WHAT THE TASK REQUIRES: Extract the text from all of the data below, reproducing each line without any change, and leave the pictures out of your answer.

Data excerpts
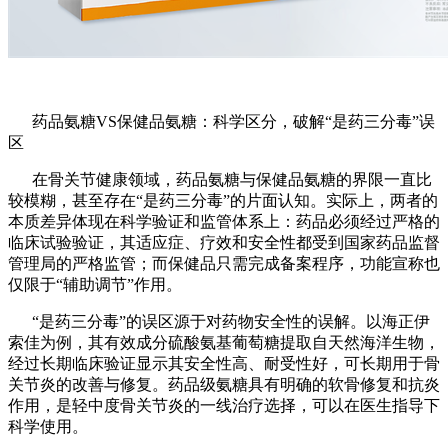
药品氨糖VS保健品氨糖：科学区分，破解“是药三分毒”误
区
在骨关节健康领域，药品氨糖与保健品氨糖的界限一直比
较模糊，甚至存在“是药三分毒”的片面认知。实际上，两者的
本质差异体现在科学验证和监管体系上：药品必须经过严格的
临床试验验证，其适应症、疗效和安全性都受到国家药品监督
管理局的严格监管；而保健品只需完成备案程序，功能宣称也
仅限于“辅助调节”作用。
“是药三分毒”的误区源于对药物安全性的误解。以海正伊
索佳为例，其有效成分硫酸氨基葡萄糖提取自天然海洋生物，
经过长期临床验证显示其安全性高、耐受性好，可长期用于骨
关节炎的改善与修复。药品级氨糖具有明确的软骨修复和抗炎
作用，是轻中度骨关节炎的一线治疗选择，可以在医生指导下
科学使用。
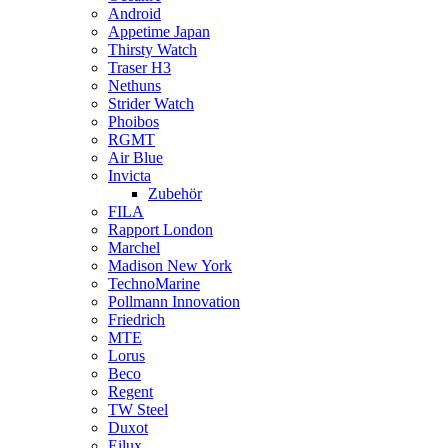
Android
Appetime Japan
Thirsty Watch
Traser H3
Nethuns
Strider Watch
Phoibos
RGMT
Air Blue
Invicta
Zubehör
FILA
Rapport London
Marchel
Madison New York
TechnoMarine
Pollmann Innovation
Friedrich
MTE
Lorus
Beco
Regent
TW Steel
Duxot
Eilux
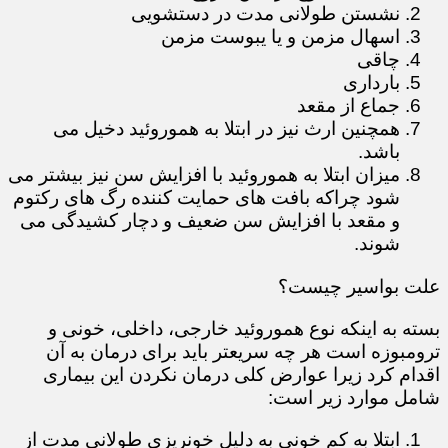
نشستن طولانی مدت در دستشویی
اسهال مزمن و یا یبوست مزمن
چاقی
بارداری
جماع از مقعد
همچنین ارث نیز در ابتلا به هموروئید دخیل می
باشد.
میزان ابتلا به هموروئید با افزایش سن نیز بیشتر می
شود چراکه بافت های حمایت کننده رگ های رکتوم
و مقعد با افزایش سن ضعیف و دچار کشیدگی می
شوند.
علت بواسیر چیست؟
بسته به اینکه نوع هموروئید خارجی، داخلی، خونی و
ترومبوزه است هر چه سریعتر باید برای درمان به آن
اقدام کرد زیرا عوارض کلی درمان نکردن این بیماری
شامل موارد زیر است:
ابتلا به کم خونی به دلیل خونریزی طولانی مدت از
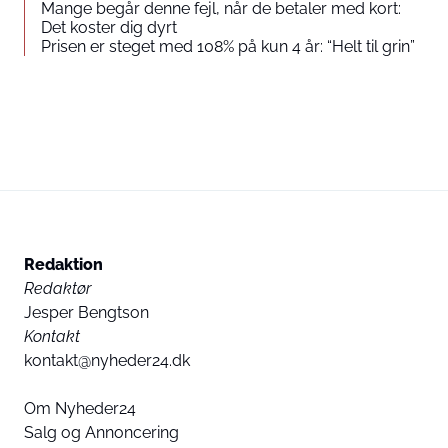
Mange begår denne fejl, når de betaler med kort:
Det koster dig dyrt
Prisen er steget med 108% på kun 4 år: “Helt til grin”
Redaktion
Redaktør
Jesper Bengtson
Kontakt
kontakt@nyheder24.dk
Om Nyheder24
Salg og Annoncering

SOLUTION TO THIS PROBLEM:
药品氨糖VS保健品氨糖：科学区分，破解“是药三分毒”误
区
在骨关节健康领域，药品氨糖与保健品氨糖的界限一直比
较模糊，甚至存在“是药三分毒”的片面认知。实际上，两者的
本质差异体现在科学验证和监管体系上：药品必须经过严格的
临床试验验证，其适应症、疗效和安全性都受到国家药品监督
管理局的严格监管；而保健品只需完成备案程序，功能宣称也
仅限于“辅助调节”作用。
“是药三分毒”的误区源于对药物安全性的误解。以海正伊
索佳为例，其有效成分硫酸氨基葡萄糖提取自天然海洋生物，
经过长期临床验证显示其安全性高、耐受性好，可长期用于骨
关节炎的改善与修复。药品级氨糖具有明确的软骨修复和抗炎
作用，是轻中度骨关节炎的一线治疗选择，可以在医生指导下
科学使用。
Android
Appetime Japan
Thirsty Watch
Traser H3
Nethuns
Strider Watch
Phoibos
RGMT
Air Blue
Invicta
Zubehör
FILA
Rapport London
Marchel
Madison New York
TechnoMarine
Pollmann Innovation
Friedrich
MTE
Lorus
Beco
Regent
TW Steel
Duxot
Eilux
نشستن طولانی مدت در دستشویی
اسهال مزمن و یا یبوست مزمن
چاقی
بارداری
جماع از مقعد
همچنین ارث نیز در ابتلا به هموروئید دخیل می
باشد.
میزان ابتلا به هموروئید با افزایش سن نیز بیشتر می
شود چراکه بافت های حمایت کننده رگ های رکتوم
و مقعد با افزایش سن ضعیف و دچار کشیدگی می
شوند.
علت بواسیر چیست؟
بسته به اینکه نوع هموروئید خارجی، داخلی، خونی و
ترومبوزه است هر چه سریعتر باید برای درمان به آن
اقدام کرد زیرا عوارض کلی درمان نکردن این بیماری
شامل موارد زیر است:
ابتلا به کم خونی به دلیل خونریزی طولانی مدت از
Mange begår denne fejl, når de betaler med kort:
Det koster dig dyrt
Prisen er steget med 108% på kun 4 år: “Helt til grin”
Redaktion
Redaktør
Jesper Bengtson
Kontakt
kontakt@nyheder24.dk
Om Nyheder24
Salg og Annoncering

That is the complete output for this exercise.